As part of a country-wide day of action, local officers will also swoop on people who drive cars with worn tyres, mechanical defects and without the proper licence or insurance.

Those who refuse to wear seat belts and use mobile phones while behind the wheel will also be targeted in a bid to cut the number of deaths on the roads.

Strathclyde Police caught 36,000 drivers speeding in 2011/12, and they say they have stopped 34,400 since April last year.

Last year 3300 people were charged with driving carelessly and more than 1000 with dangerous driving in Strathclyde.

So far this year, 2012/13, these figures have been exceeded, say police.

A spokeswoman for Strathclyde Police said: "To date figures indicate we have already exceeded the figures for the number of detections were drivers have driven dangerously or carelessly."

Local officers are today joining forces with others from across Scotland to catch these "inappropriate drivers" in a campaign organised by the Association of Chief Police Officers.

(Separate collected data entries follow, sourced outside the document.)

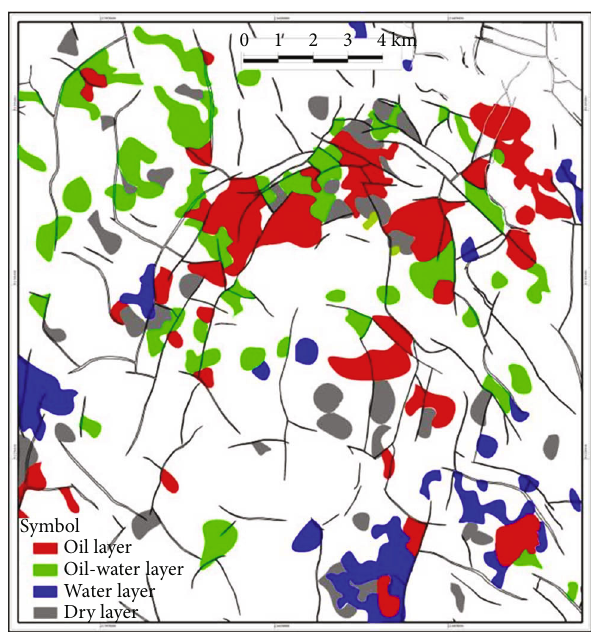
Figure 4: Lower of oil and water distribution in Portugal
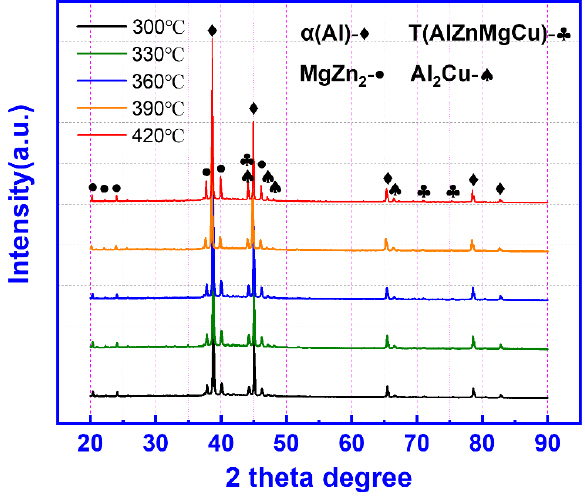
Figure 8. XRD patterns of the 13Zn alloy after hot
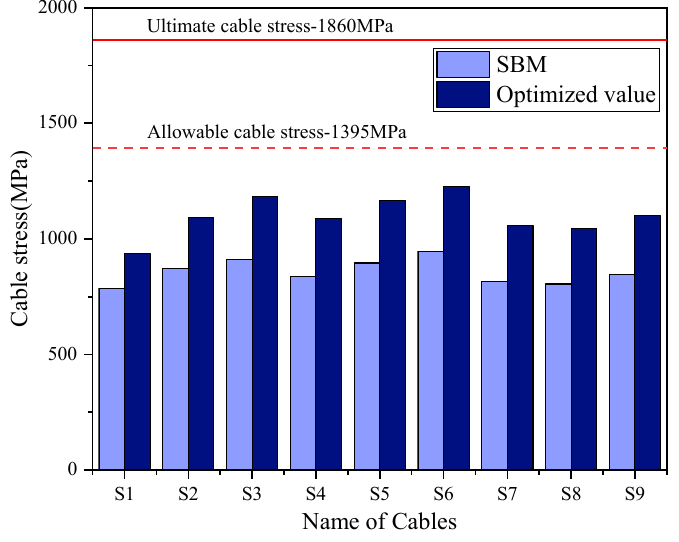
Figure 18. Stress values of cable before and after optimization.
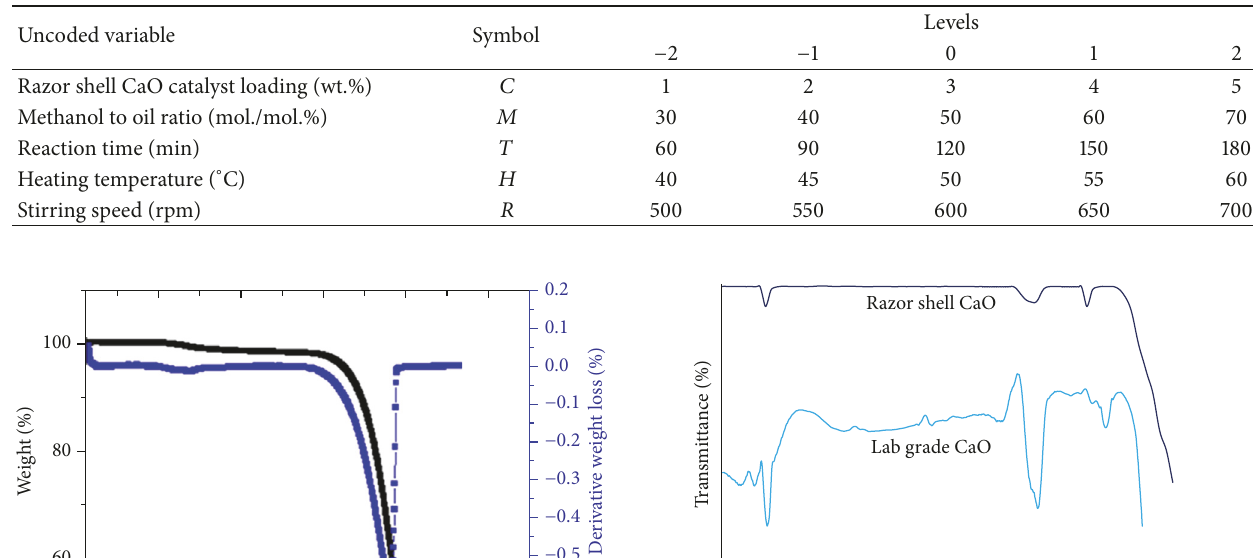
Table 1: Factors and their uncoded levels.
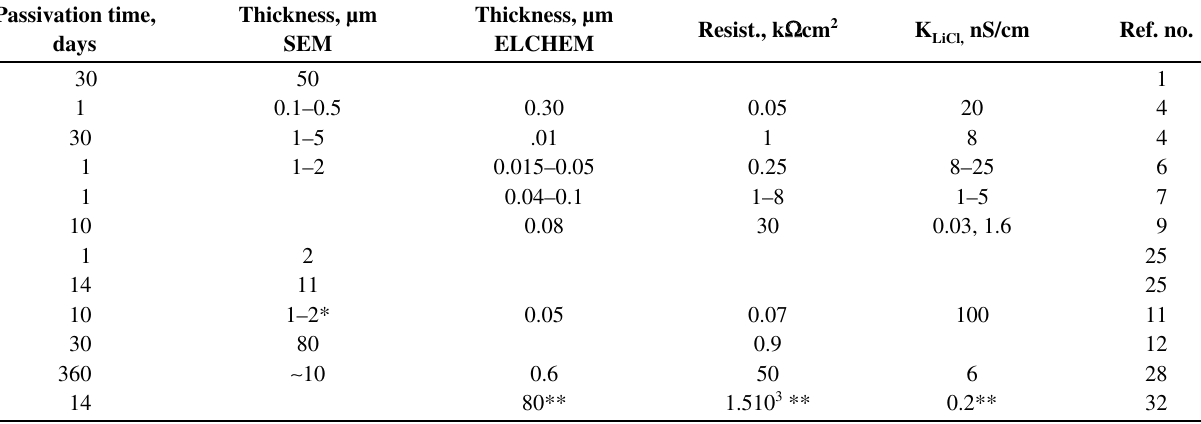
Table 2. Selected literature data describing the properties of the passivating LiCl layer on Li in SOCl re. The thicknesses obtained by electrochemical means (impedance spectroscopy or galvanostatic pulses) are compared to results from physical methods SEM, or for one group radioactive Cl-36 (marked with * ). The ELCHEM-thicknesses were calculated using the parallel plate capacitor equation. The values marked ** were measured at 25 °C on a film grown at 50 °C after removal of the SOCl Passivation time, Thickness,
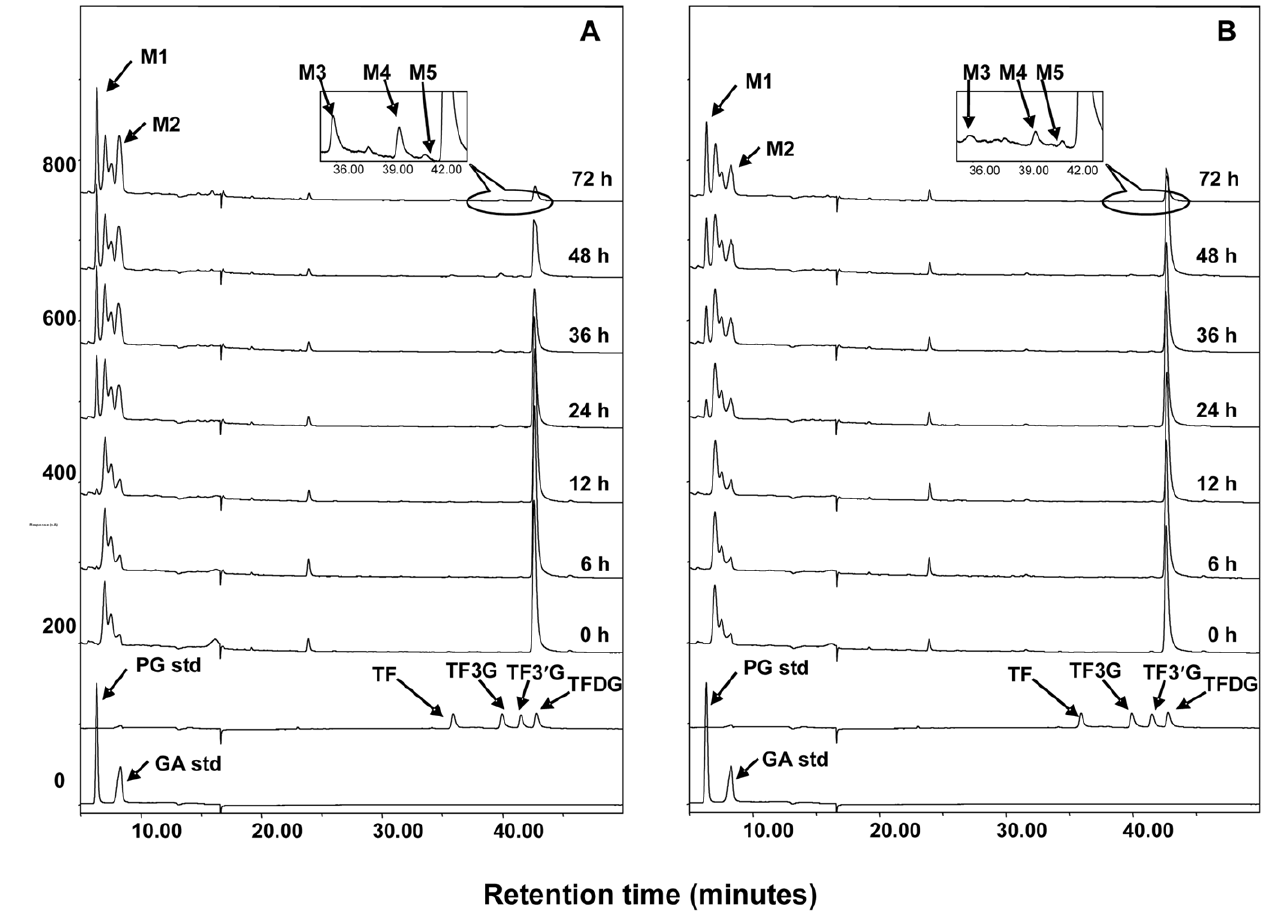
Figure 7. HPLC-ECD chromatograms of microbial metabolites of TFDG after incubation with Lactobacillusplantarum 299v (A) and Bacillussubtilis (B). TFDG: theaflavin 3,3 9 -digallate.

Marked and unmarked cars will patrol the streets to catch drivers who flout the law and officers say they will be reinforcing the message that driving too fast or in an inappropriate manner puts lives at risk.

Chief Inspector Sharon Shaw, of Strathclyde Police Road Policing Department, said: "Most drivers are law-abiding road users however, there is a section of the driving public who continue to drive inappropriately and with a disregard for the safety of other road users.

"I would encourage those drivers to be mindful of their speed and manner of driving and drive appropriately to road and environmental conditions.

"Officers will be out patrolling our roads and will be enforcing legislation, including use of mobile phones while driving, failing to wear a seat belt, in addition to speeding and inappropriate driving legislation."

Speaking on behalf of ACPOS, Superintendent Denise Mulvaney, said: "The speed limits are there for a reason – to keep you and others safe and all officers will be vigilant to ensure they are obeyed."